De acuerdo con todo lo expuesto, se pueden destacar las principales diferencias entre homicidio doloso y homicidio imprudente, y son:

Dolo o culpa

La primera y principal diferencia entre ambas formas de comisión es, por supuesto, la necesidad de que exista dolo en el homicidio doloso y culpa o negligencia en el imprudente. 

Así, en el homicidio doloso existe una intención clara del autor del delito de causar una muerte, además del pleno conocimiento de las consecuencias de su actuar. El sujeto sabe que, si actúa, se producirá la muerte, y precisamente actúa con ese objetivo, aunque en función de la medida en que intervengan ambos elementos (conocimiento y voluntad), se podrá estar ante dolo directo, dolo indirecto o dolo eventual. Sin embargo, las consecuencias penales son iguales en todos los casos.

En el homicidio imprudente, por tanto, no existe voluntad o intención de producir el resultado de muerte, pero sí de actuar, aunque el sujeto confía en que dicho resultado no se producirá o se podrá evitar (culpa consciente) o, simplemente, ni siquiera se lo plantea como probable.

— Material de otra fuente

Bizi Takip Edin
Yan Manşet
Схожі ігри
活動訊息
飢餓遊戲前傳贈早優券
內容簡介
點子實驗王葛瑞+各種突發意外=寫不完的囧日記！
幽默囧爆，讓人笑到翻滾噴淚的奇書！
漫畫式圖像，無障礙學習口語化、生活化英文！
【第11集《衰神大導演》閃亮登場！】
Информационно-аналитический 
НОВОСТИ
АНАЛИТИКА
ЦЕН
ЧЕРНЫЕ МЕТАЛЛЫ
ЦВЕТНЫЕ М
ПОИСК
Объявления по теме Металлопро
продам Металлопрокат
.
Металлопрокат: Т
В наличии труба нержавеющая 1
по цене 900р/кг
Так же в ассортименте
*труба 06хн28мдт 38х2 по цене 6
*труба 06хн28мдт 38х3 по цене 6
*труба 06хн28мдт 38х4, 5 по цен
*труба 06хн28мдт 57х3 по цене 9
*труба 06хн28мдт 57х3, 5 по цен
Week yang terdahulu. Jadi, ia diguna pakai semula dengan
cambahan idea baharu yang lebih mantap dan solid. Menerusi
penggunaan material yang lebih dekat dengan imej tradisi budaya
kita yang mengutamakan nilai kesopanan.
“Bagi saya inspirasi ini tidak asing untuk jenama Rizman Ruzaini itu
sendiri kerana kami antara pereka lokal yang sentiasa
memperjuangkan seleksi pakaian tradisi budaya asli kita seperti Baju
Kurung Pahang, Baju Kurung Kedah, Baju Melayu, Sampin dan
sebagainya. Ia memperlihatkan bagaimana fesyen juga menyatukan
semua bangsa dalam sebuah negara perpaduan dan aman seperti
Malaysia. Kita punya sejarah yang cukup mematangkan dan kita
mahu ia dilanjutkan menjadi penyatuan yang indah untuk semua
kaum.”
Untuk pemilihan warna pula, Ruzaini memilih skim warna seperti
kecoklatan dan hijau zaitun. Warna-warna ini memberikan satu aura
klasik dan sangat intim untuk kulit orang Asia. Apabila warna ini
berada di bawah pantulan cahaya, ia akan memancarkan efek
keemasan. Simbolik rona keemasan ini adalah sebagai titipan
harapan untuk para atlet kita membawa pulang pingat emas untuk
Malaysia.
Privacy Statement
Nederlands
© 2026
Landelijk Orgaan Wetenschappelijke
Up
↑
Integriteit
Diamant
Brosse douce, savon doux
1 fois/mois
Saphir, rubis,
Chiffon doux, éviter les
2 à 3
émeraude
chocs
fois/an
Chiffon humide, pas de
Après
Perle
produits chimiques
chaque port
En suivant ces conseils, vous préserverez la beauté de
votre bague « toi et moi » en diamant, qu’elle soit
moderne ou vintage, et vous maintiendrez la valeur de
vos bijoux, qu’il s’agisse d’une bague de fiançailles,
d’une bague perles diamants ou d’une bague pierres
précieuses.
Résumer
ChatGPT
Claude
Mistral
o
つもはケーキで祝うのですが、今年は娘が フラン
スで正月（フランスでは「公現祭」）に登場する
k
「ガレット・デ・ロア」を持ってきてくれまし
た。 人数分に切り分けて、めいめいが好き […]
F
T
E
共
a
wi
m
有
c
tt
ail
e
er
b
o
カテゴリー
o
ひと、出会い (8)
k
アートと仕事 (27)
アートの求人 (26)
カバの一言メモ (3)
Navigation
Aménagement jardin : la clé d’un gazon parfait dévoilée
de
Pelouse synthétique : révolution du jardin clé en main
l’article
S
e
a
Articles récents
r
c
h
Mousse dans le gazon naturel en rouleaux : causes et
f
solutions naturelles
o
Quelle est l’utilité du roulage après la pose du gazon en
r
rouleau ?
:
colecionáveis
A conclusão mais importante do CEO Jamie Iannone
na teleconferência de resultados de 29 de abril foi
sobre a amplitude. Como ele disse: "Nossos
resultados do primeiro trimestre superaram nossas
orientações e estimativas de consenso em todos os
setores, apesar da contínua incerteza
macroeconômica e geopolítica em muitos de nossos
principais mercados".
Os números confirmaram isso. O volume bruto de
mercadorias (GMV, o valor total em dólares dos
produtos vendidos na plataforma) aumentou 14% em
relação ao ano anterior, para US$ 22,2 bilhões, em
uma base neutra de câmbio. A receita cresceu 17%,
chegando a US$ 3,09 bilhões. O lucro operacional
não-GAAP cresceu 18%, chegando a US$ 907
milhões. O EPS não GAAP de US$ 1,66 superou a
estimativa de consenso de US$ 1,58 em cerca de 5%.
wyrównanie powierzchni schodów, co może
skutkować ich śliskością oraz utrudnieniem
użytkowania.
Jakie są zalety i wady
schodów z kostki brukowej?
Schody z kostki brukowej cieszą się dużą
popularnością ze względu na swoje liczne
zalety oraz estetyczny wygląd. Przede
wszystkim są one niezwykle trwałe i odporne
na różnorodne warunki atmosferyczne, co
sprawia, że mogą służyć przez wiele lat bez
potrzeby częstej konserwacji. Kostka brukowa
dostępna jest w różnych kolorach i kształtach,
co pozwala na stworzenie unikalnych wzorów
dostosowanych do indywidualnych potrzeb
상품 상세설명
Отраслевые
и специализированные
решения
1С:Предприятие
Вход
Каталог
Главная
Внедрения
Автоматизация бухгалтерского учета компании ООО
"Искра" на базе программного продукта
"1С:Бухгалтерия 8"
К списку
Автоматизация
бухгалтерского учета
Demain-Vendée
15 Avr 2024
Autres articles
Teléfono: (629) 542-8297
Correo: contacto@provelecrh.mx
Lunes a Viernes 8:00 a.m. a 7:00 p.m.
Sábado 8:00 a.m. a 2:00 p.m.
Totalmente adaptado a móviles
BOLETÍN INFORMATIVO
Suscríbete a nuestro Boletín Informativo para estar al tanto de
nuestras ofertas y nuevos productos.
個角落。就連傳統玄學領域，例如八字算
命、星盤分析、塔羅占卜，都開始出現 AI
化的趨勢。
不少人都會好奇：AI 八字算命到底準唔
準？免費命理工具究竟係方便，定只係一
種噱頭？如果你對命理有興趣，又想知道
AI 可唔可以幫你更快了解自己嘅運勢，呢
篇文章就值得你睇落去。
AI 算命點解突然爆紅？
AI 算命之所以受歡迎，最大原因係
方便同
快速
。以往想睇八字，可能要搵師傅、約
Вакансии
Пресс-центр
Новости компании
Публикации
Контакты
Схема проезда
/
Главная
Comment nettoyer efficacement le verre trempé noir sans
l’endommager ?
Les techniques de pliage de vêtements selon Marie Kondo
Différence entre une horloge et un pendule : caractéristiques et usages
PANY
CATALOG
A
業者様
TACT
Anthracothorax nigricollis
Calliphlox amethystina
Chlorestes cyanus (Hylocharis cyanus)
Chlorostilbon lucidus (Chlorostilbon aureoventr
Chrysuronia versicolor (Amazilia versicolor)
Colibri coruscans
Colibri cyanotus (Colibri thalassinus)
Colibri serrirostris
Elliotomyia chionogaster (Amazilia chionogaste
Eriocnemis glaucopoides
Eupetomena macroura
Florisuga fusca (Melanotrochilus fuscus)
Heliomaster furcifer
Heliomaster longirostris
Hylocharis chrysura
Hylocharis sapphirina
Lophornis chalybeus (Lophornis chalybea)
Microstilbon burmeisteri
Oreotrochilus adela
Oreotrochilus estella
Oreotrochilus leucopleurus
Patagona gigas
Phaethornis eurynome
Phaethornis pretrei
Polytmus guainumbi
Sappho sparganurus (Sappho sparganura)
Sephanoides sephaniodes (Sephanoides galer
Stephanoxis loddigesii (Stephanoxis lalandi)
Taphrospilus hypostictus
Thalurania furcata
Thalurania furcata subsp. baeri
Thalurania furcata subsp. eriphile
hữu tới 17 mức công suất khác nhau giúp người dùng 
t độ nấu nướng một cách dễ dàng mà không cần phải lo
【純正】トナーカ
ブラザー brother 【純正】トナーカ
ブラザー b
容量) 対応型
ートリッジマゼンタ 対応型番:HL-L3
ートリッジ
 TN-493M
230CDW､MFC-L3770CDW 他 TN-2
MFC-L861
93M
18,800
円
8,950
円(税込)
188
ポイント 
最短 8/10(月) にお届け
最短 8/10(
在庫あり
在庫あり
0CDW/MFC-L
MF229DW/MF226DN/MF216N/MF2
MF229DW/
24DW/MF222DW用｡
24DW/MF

Un caso particular es el del homicidio con dolo eventual, que se encuentra a medio camino entre el dolo y la imprudencia, pero en el que está claro que el sujeto decide actuar pese a contemplar la probabilidad de que se produzca una muerte, motivo por el cual se castiga como delito doloso. En la culpa consciente (una forma del delito imprudente) el sujeto cree y confía en que el resultado no se producirá.

Pena prevista

La pena en uno y otro caso es también diferente, como ya hemos analizado. Para el delito imprudente, la pena siempre será menor que la del delito doloso, y este caso no es una excepción, ya que se valora que el sujeto en realidad no tuviera intención de provocar el resultado lesivo, aunque haya actuado negligentemente.

Necesidad de un resultado

Hemos visto en las características de uno y otro que el delito imprudente solo se puede castigar si se produce un resultado, dado que los actos previos, que hacen patente la intención de matar, no se producen (no existen), y por tanto no se puede castigar al sujeto por algo que no se ha dado.

En el delito doloso, en cambio, sí se castiga tanto los actos preparatorios como la tentativa del homicidio, por lo que no siempre se tiene que producir el resultado para que haya respuesta penal.